Aim of the exercise
In the data, find the word "CROSS" and copy out every line that has it.

Stored data

Start of Block

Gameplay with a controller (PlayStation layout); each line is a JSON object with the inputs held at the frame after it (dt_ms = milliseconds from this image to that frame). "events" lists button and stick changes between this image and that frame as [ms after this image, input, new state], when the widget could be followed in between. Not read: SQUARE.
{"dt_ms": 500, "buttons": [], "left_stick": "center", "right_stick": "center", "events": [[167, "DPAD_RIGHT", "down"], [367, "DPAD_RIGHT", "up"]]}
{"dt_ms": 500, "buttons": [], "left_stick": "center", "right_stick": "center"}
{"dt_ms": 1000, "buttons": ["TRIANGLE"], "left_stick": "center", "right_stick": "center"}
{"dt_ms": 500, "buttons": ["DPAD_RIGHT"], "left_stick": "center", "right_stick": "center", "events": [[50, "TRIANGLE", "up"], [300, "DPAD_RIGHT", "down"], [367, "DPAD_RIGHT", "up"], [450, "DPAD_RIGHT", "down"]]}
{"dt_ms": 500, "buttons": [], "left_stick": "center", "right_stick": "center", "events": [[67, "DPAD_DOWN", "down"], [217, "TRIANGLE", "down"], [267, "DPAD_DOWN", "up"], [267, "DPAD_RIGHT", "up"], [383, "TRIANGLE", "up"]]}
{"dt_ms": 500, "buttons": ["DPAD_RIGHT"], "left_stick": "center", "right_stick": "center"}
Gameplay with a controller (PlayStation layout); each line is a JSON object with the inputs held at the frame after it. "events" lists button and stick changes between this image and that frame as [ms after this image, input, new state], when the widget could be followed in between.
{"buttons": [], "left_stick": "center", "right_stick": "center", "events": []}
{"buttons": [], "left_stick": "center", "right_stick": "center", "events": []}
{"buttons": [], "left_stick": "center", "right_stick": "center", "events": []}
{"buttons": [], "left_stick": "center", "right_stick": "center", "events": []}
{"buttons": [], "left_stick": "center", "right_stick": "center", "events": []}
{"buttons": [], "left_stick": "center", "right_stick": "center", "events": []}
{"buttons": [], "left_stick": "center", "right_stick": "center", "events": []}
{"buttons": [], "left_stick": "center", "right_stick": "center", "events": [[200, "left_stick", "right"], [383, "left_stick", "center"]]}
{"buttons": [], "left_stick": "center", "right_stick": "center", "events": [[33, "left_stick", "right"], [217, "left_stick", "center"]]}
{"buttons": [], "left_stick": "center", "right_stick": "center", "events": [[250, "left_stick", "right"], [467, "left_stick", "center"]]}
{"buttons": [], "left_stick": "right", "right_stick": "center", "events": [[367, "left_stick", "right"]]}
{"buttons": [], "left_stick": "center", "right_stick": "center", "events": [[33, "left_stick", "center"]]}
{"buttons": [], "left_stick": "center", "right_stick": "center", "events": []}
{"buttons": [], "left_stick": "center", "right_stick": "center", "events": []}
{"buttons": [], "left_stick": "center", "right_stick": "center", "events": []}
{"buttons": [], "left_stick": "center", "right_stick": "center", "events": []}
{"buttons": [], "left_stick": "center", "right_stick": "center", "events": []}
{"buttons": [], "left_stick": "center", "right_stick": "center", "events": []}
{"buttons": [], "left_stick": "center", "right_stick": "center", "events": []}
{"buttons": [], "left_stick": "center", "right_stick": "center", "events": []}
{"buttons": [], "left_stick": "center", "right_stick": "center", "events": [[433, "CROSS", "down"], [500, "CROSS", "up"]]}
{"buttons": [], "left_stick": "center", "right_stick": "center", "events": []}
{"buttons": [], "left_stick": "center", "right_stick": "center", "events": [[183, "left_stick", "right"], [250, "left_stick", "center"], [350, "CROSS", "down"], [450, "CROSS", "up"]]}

End of Block

Result of this exercise
{"buttons": [], "left_stick": "center", "right_stick": "center", "events": [[433, "CROSS", "down"], [500, "CROSS", "up"]]}
{"buttons": [], "left_stick": "center", "right_stick": "center", "events": [[183, "left_stick", "right"], [250, "left_stick", "center"], [350, "CROSS", "down"], [450, "CROSS", "up"]]}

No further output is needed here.